A paid game that disappears when a publisher cuts server access has become more than a gamer grievance. Stop Killing Games is casting it as a consumer-rights fight over ownership, arguing that publishers are permanently destroying video games people have already paid for and should not be able to walk away without keeping them playable.

The campaign is pursuing legal and legislative action across multiple countries, with its most developed push in the European Union through a European Citizens’ Initiative called Stop Destroying Videogames. The initiative argues that an increasing number of publishers sell games that require a constant connection to company servers, then become unplayable when support ends. Its collection period is over, but the campaign is still urging EU citizens to contact members of the European Parliament, especially those on the Internal Market and Consumer Protection committee, to keep pressure on lawmakers.

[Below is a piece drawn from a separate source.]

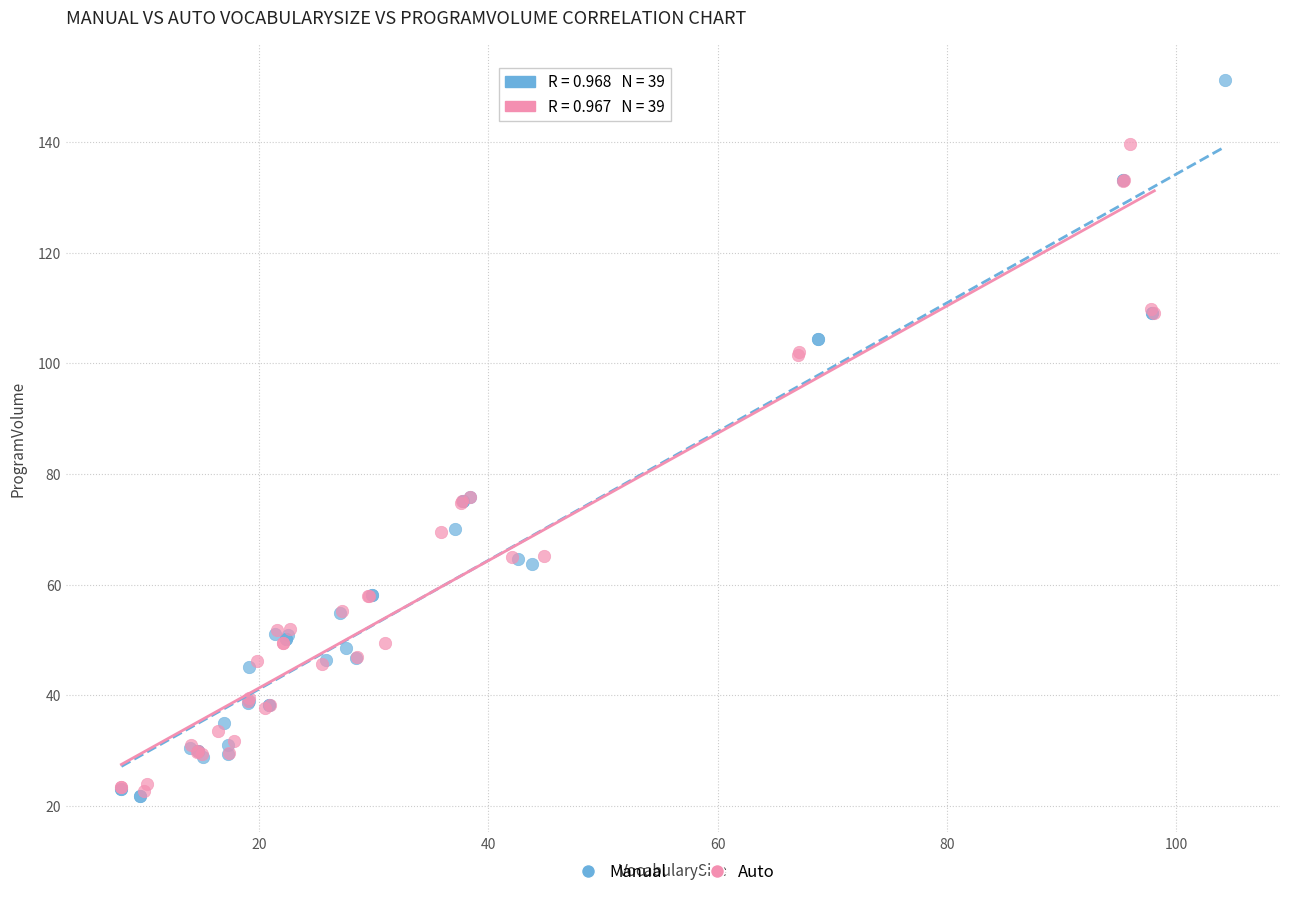

Which series has the widest spread of Y values?

Manual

The numbers behind the effort show how quickly the issue has moved from niche concern to organized political campaign. The European Citizens’ Initiative Forum said Stop Killing Games cleared more than 1.4 million signatures after a last-minute mobilization before the 31 July deadline, powered by gaming content creators and volunteers on Discord. That scale matters because the European Parliament has already flagged the deeper policy question: whether digital games are sold as owned products, licensed services, or something in between, and whether they should remain functional after official support ends.

AI-generated illustration
AI-generated illustration

Ubisoft has become one of the most visible companies in the broader debate. In January 2024, the publisher said it would decommission online services for some older games. On 4 December 2024, Ubisoft announced it would discontinue development on XDefiant, saying the game’s servers would stay active until 3 June 2025. The company said the decision followed a review of performance, profitability, and market conditions, and that the closure was not taken lightly.

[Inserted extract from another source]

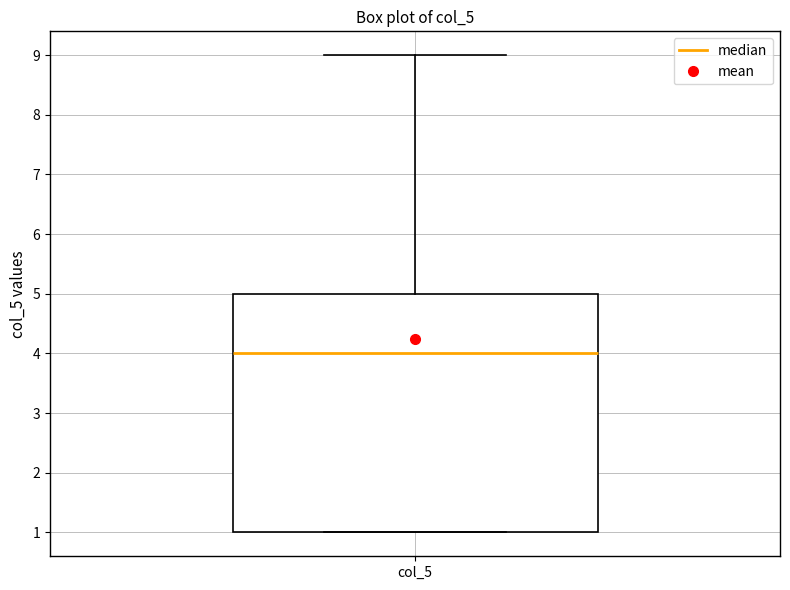

Read this box plot against the y-axis: the position of the median line, the range covered by the box, and the ends of both whiskers. The values are not printed on the chart, so give them approximately, as read against the axis.

median 4, box 1 to 5, whiskers 1 to 9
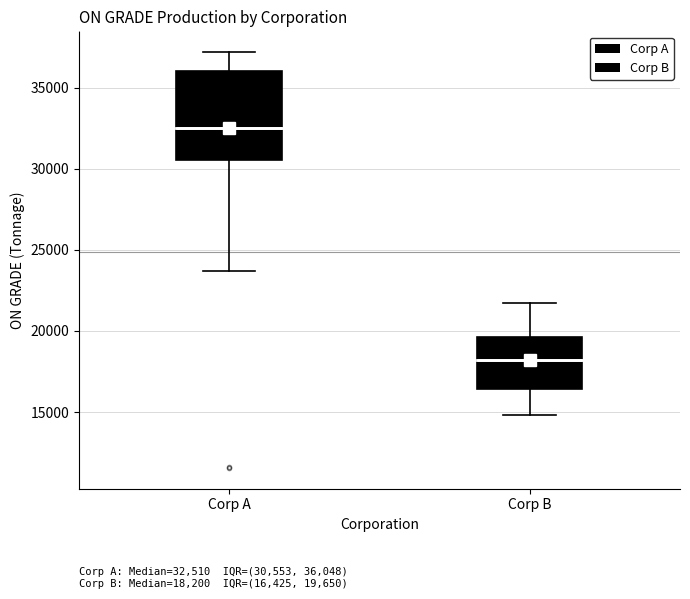

Where does the median line of the box for Corp B sit on the y-axis? The values are not printed on the chart, so give them approximately, as read against the axis.

18000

Ubisoft’s own help pages say offline features can remain available when online services for older legacy games are shut down, but multiplayer services, in-game news, and player statistics may disappear. That distinction sits at the heart of the ownership dispute: consumers may still have a disc, a download, or a receipt, but not a fully working product.

The question is resonating beyond games. In the United States, the Federal Trade Commission says its Bureau of Consumer Protection fights unfair, deceptive, and fraudulent practices, and the agency has highlighted major video game industry cases. That puts digital gaming in the same policy lane as subscriptions and other online services, where the fine print can decide whether a purchase is really a purchase at all.